Return every line of the data that contains the string "oraz".

==================================================

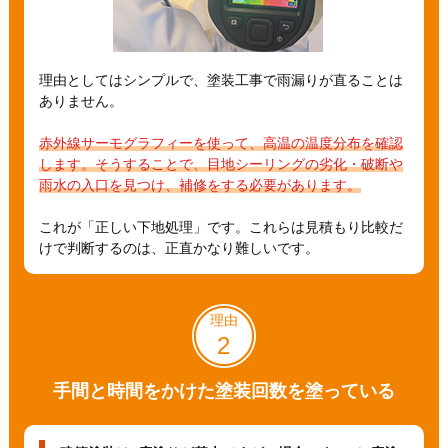
理由としてはシンプルで、塗装工事で雨漏りが直ることは
ありません。
赤外線サーモグラフィーを使って、高温の温度分布を確認
します。そうすることで、目地シーリングの劣化・破断や
雨水の入口を見つけ、補修をする必要があります。
これが「正しい下地処理」です。これらは見積もり比較だ
けで判断するのは、正直かなり難しいです。
理由
2
手間と時間をかけた
塗装回数を塗っている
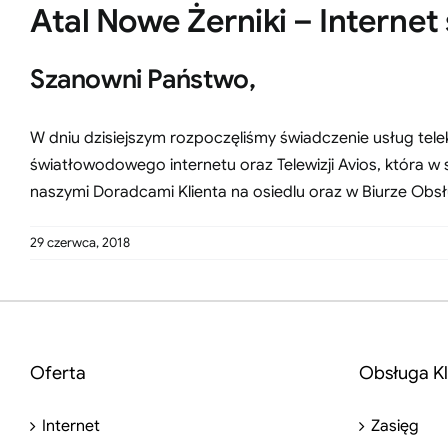
Atal Nowe Żerniki – Interne
Szanowni Państwo,
W dniu dzisiejszym rozpoczęliśmy świadczenie usług te
światłowodowego internetu oraz Telewizji Avios, która w
naszymi Doradcami Klienta na osiedlu oraz w Biurze Obsług
29 czerwca, 2018
Oferta
Obsługa Kl
Internet
Zasięg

==================================================

= Worked solution =
światłowodowego internetu oraz Telewizji Avios, która w
naszymi Doradcami Klienta na osiedlu oraz w Biurze Obsług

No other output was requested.